* _EXERCISE 1_
In the article on Jewish life in Hawaii, at what hour does Temple Emanu-El hold its late-night Shabbat service?
* _EXERCISE 2_
Copy the stretch of the article on Jewish life in Hawaii from "The first Jews" through "and Orthodox congregations." word for word.

* _DOCUMENT SEGMENT_
++++++++++

Photo: Hawkins Biggins
Rabbi Ken Aronowitz, master ukulele player
Photo: Hawkins Biggins

Jewish life in an island paradise

Hawaii's Jewish community lives in a land of stunning sunsets and perfect weather, but there is also trouble in paradise – from the ocean's pull, which draws people away from shul, to a high rate of assimilation, some Jewish leaders are concerned.

A stunning rainbow welcomes me as I step off the plane in Hawaii. It's a common sight in this tropical habitat – so common in fact, that the local Jewish community even has a special blessing for it.



Hawaii's Jews take great pride in their little piece of paradise, the land of "Shaloha" (a portmanteau combined of "shalom" and "aloha").


Members of the Hawaiian Jewish community at a pristine beach (Photo: Hawkins Biggins)
Members of the Hawaiian Jewish community at a pristine beach (Photo: Hawkins Biggins)


Yet not everything is idyllic. As I landed just before Shabbat in Oahu, the most populated island in the archipelago and home to the state capital, Honolulu, I was welcomed by an uneasy Jackie Lau, the president of the Reform congregation, numbering some 180 families. The reason for her concern was the number of people expected in shul that evening. The beach and the waves are a serious competition, said Lau, who lives with her Chinese-American husband Rodney in a villa in the midst of a tropical rainforest.


Rabbi Ken Aronowitz, the leader of the island's largest synagogue, Temple Emanu-El, explained that big waves are a direct threat to their Shabbat service. As a solution, Temple Emanu-El has decided to hold a late-night Shabbat service, at 11pm, to accommodate the latecomers.


The waves are a threat of existential magnitude to the Island's handful of synagogues, who struggle to complete a minyan. This is not the case at Emanu-El, where men and women pray together – yet that night only 40 people showed up, many of them elderly men in Hawaiian shirts. The turnout was about a third of the previous Shabbat.


The disappointing turnout doesn't in the least inflict on the magical atmosphere. Rabbi Aronowitz, a singing rabbi second only to the late Shlomo Carlebach, takes center stage, wearing an aloha skullcap that matches his shirt. Equipped with a guitar, a keyboard and a ukulele, he sings and recites the blessings in Hebrew, translates them into English and presides over a merry sing-along.


When I stepped into the synagogue, I received the customary welcome, when Rabbi Aronowitz placed a wreath around my neck, and the congregants surrounded me, singing and dancing. Shaloha, Hawaii.


Pacific Jews

The first Jews to arrive in Hawaii, the 50th state, were merchants from California who settled in the remote territory in the 1850s. After its admission to the union in 1898, Hawaii saw further Jewish migration, and in 1901 the community numbered some 200 members. Today, some 600 people are registered members of Reform, Conservative and Orthodox congregations.

++++++++++

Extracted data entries
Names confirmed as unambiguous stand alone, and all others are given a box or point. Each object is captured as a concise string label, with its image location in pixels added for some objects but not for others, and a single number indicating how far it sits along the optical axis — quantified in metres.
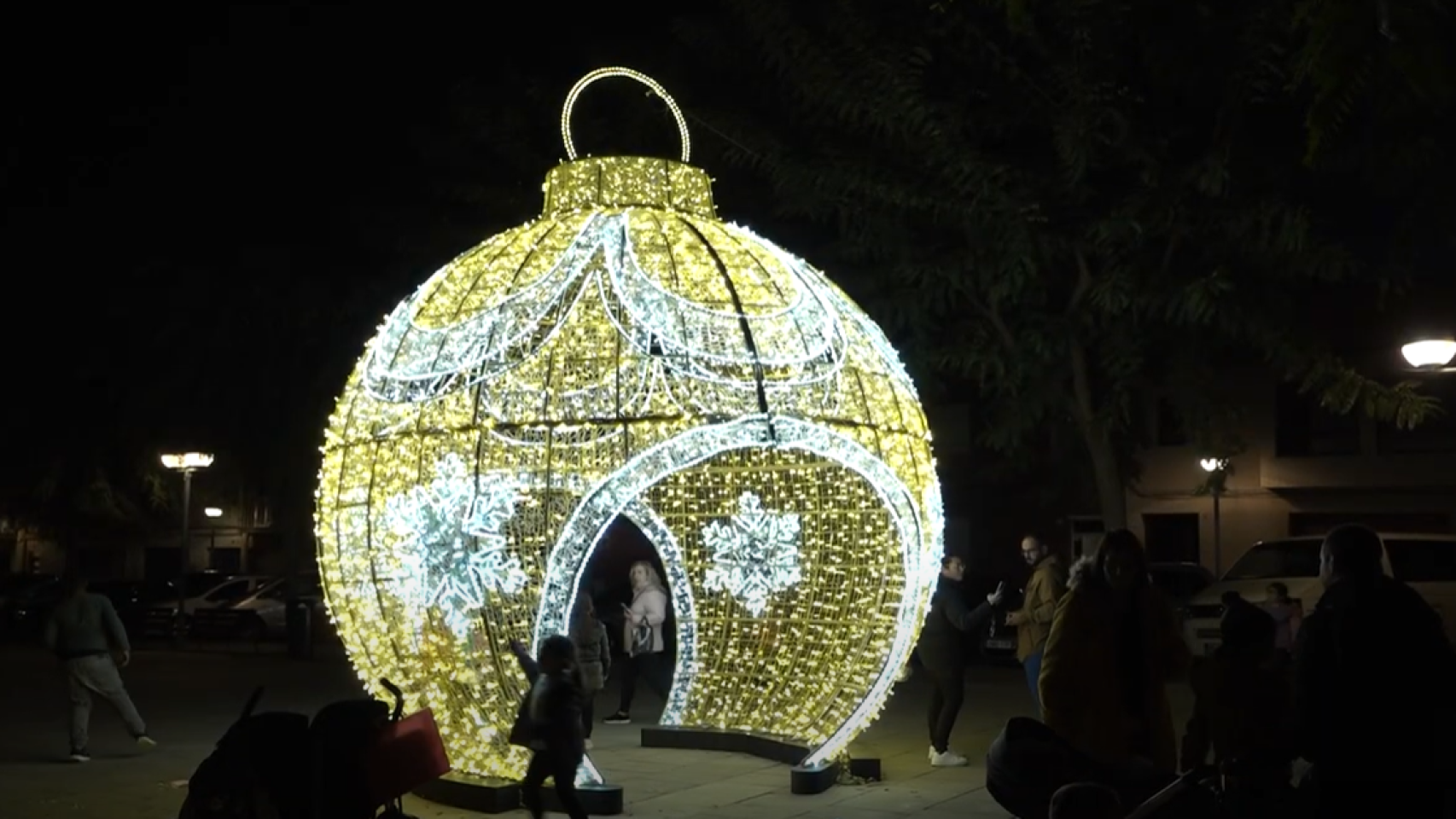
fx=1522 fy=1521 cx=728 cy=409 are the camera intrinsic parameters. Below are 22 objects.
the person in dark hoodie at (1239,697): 5.28
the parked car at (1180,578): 19.31
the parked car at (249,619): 23.88
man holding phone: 9.89
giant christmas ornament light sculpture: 8.25
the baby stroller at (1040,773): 4.58
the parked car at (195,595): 24.41
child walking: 7.34
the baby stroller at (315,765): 4.50
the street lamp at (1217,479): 20.92
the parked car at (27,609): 26.72
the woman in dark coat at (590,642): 9.74
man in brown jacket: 9.76
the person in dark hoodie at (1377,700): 4.57
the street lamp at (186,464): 21.67
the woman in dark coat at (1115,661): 5.38
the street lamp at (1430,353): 11.68
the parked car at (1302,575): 16.30
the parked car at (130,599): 25.22
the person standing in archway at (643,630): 12.48
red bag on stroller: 4.79
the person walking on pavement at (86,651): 10.81
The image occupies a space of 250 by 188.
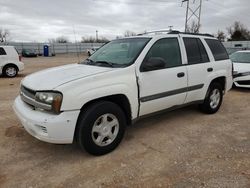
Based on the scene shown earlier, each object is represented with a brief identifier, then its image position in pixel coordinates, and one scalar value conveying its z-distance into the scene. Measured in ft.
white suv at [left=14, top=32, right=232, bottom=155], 7.71
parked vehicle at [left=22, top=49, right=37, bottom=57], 97.08
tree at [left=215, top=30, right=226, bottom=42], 167.83
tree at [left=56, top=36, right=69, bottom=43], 196.27
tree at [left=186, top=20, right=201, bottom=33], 126.04
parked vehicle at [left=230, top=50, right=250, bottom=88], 20.24
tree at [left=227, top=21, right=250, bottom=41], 157.45
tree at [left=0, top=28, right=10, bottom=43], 187.84
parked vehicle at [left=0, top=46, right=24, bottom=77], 30.46
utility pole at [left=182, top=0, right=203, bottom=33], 84.38
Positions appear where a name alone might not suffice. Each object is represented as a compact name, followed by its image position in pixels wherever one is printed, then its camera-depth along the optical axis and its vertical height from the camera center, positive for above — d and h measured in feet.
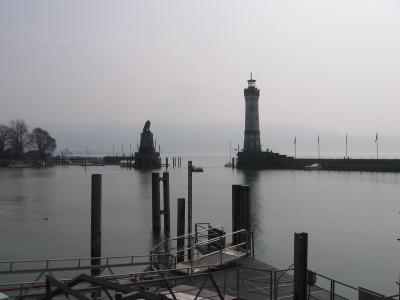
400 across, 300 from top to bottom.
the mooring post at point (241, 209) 59.26 -7.23
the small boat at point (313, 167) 365.20 -7.94
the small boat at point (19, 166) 405.18 -5.54
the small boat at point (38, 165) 429.79 -5.10
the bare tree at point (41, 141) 477.77 +21.76
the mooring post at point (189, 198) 69.41 -6.51
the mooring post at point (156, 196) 84.94 -7.43
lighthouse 358.80 +33.64
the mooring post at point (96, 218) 59.21 -8.32
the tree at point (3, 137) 445.25 +24.95
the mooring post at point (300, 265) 31.37 -8.06
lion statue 364.38 +28.35
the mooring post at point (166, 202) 87.32 -8.98
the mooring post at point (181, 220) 69.31 -10.23
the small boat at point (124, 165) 448.08 -5.93
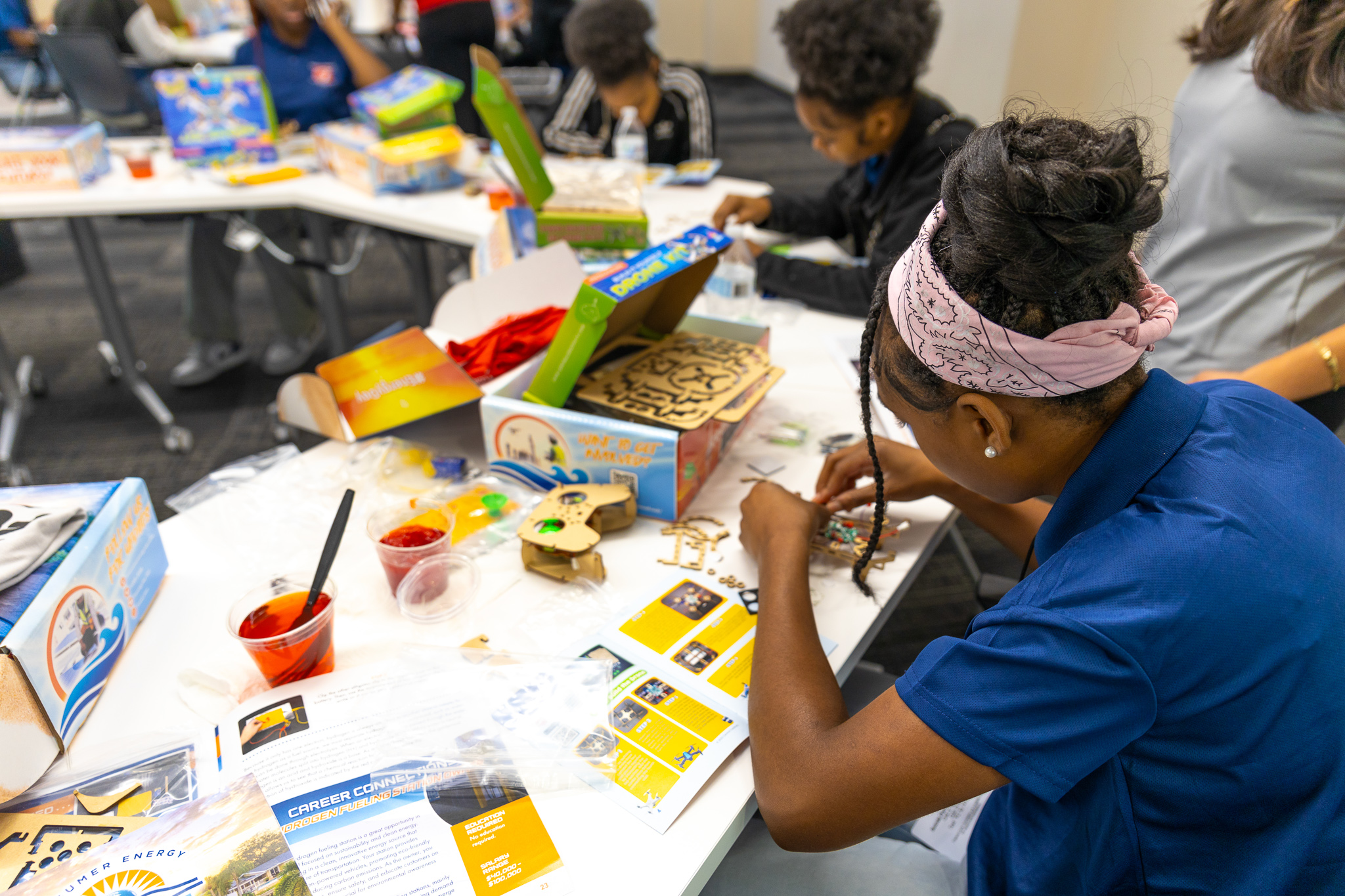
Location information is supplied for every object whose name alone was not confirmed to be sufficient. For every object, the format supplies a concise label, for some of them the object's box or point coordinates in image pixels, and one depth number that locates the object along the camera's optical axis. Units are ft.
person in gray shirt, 4.15
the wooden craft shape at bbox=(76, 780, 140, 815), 2.60
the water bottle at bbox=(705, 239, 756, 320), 6.11
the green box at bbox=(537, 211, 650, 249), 6.44
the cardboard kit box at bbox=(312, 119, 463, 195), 8.52
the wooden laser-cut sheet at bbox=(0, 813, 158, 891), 2.42
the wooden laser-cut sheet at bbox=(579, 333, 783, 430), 4.07
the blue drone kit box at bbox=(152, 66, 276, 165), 9.07
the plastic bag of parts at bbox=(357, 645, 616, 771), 2.78
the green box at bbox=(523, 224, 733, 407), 3.82
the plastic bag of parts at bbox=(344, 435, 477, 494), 4.37
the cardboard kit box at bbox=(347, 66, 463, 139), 8.91
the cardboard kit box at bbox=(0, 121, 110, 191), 8.09
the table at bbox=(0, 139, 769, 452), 7.99
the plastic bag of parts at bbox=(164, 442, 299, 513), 4.12
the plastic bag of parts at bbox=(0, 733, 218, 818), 2.61
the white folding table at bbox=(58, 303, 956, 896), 2.55
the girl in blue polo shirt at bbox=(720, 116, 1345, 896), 2.09
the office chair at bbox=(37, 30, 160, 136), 10.64
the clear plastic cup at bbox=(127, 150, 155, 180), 8.72
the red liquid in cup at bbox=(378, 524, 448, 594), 3.53
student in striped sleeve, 9.39
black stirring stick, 3.13
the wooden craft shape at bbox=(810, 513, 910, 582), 3.73
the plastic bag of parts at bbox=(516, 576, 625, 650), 3.32
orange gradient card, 4.19
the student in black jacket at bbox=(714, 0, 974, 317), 5.98
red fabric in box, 4.64
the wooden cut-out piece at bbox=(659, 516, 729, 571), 3.72
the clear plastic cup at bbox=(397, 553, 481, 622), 3.46
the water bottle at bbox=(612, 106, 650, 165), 9.30
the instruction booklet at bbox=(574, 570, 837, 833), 2.70
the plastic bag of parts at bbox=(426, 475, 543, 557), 3.92
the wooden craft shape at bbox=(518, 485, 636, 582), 3.55
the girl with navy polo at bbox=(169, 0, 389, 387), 10.28
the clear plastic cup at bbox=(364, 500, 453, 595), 3.51
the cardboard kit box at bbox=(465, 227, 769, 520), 3.82
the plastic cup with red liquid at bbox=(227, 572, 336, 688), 2.97
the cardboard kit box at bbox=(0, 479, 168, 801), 2.59
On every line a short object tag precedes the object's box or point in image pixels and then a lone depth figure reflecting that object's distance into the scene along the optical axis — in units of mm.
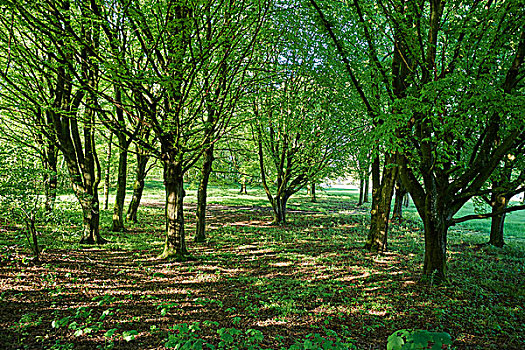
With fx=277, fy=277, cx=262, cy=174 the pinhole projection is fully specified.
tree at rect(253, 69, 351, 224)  13539
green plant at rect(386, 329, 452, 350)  1893
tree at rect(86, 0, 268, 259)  6586
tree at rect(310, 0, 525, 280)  5285
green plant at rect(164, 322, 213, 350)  2689
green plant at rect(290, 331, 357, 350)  2785
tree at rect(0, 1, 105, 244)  8172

++++++++++

* _YOUR SOLUTION 1_
At 11pm.

* _YOUR SOLUTION 2_
The first Jews to arrive in Hawaii, the 50th state, were merchants from California who settled in the remote territory in the 1850s. After its admission to the union in 1898, Hawaii saw further Jewish migration, and in 1901 the community numbered some 200 members. Today, some 600 people are registered members of Reform, Conservative and Orthodox congregations.